Recorded data
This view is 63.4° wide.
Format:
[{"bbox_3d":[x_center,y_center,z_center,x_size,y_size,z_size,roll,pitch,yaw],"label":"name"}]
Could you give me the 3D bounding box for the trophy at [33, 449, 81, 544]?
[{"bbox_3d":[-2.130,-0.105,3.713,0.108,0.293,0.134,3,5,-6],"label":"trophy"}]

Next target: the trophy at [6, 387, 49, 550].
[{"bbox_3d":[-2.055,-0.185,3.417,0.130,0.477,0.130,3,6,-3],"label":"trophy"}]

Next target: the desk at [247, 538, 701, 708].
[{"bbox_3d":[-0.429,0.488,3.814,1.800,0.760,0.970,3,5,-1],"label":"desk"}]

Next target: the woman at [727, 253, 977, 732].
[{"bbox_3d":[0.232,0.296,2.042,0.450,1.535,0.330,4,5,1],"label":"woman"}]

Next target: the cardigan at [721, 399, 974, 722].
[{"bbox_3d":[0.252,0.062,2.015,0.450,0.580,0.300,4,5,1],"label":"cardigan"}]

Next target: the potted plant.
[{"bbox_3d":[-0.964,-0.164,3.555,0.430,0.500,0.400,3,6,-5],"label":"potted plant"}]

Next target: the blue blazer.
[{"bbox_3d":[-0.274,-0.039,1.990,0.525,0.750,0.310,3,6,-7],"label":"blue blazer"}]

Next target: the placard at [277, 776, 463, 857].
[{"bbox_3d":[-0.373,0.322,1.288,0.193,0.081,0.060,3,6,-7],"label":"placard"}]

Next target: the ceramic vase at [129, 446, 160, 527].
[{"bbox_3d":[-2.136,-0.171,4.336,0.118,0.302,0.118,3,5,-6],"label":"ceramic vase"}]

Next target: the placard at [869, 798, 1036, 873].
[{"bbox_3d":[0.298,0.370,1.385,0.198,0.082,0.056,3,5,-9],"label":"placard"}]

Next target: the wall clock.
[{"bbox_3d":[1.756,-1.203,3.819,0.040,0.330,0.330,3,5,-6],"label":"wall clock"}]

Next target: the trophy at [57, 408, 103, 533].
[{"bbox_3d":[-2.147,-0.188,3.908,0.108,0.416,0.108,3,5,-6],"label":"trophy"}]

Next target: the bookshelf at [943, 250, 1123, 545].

**Task prompt**. Lay out all of the material above as a numbered list, one line per item, leaving out the blank lines.

**Response for this exercise**.
1. This view is 63.4° wide.
2. Format:
3. [{"bbox_3d":[x_center,y_center,z_center,x_size,y_size,z_size,roll,pitch,yaw],"label":"name"}]
4. Could you give me the 3D bounding box for the trophy at [33, 449, 81, 544]?
5. [{"bbox_3d":[-2.130,-0.105,3.713,0.108,0.293,0.134,3,5,-6],"label":"trophy"}]
6. Next target: the trophy at [6, 387, 49, 550].
7. [{"bbox_3d":[-2.055,-0.185,3.417,0.130,0.477,0.130,3,6,-3],"label":"trophy"}]
8. Next target: the desk at [247, 538, 701, 708].
9. [{"bbox_3d":[-0.429,0.488,3.814,1.800,0.760,0.970,3,5,-1],"label":"desk"}]
10. Next target: the woman at [727, 253, 977, 732].
11. [{"bbox_3d":[0.232,0.296,2.042,0.450,1.535,0.330,4,5,1],"label":"woman"}]
12. Next target: the cardigan at [721, 399, 974, 722].
13. [{"bbox_3d":[0.252,0.062,2.015,0.450,0.580,0.300,4,5,1],"label":"cardigan"}]
14. Next target: the potted plant.
15. [{"bbox_3d":[-0.964,-0.164,3.555,0.430,0.500,0.400,3,6,-5],"label":"potted plant"}]
16. Next target: the blue blazer.
17. [{"bbox_3d":[-0.274,-0.039,1.990,0.525,0.750,0.310,3,6,-7],"label":"blue blazer"}]
18. Next target: the placard at [277, 776, 463, 857].
19. [{"bbox_3d":[-0.373,0.322,1.288,0.193,0.081,0.060,3,6,-7],"label":"placard"}]
20. Next target: the ceramic vase at [129, 446, 160, 527].
21. [{"bbox_3d":[-2.136,-0.171,4.336,0.118,0.302,0.118,3,5,-6],"label":"ceramic vase"}]
22. Next target: the placard at [869, 798, 1036, 873].
23. [{"bbox_3d":[0.298,0.370,1.385,0.198,0.082,0.056,3,5,-9],"label":"placard"}]
24. Next target: the wall clock.
25. [{"bbox_3d":[1.756,-1.203,3.819,0.040,0.330,0.330,3,5,-6],"label":"wall clock"}]
26. Next target: the trophy at [57, 408, 103, 533].
27. [{"bbox_3d":[-2.147,-0.188,3.908,0.108,0.416,0.108,3,5,-6],"label":"trophy"}]
28. Next target: the bookshelf at [943, 250, 1123, 545].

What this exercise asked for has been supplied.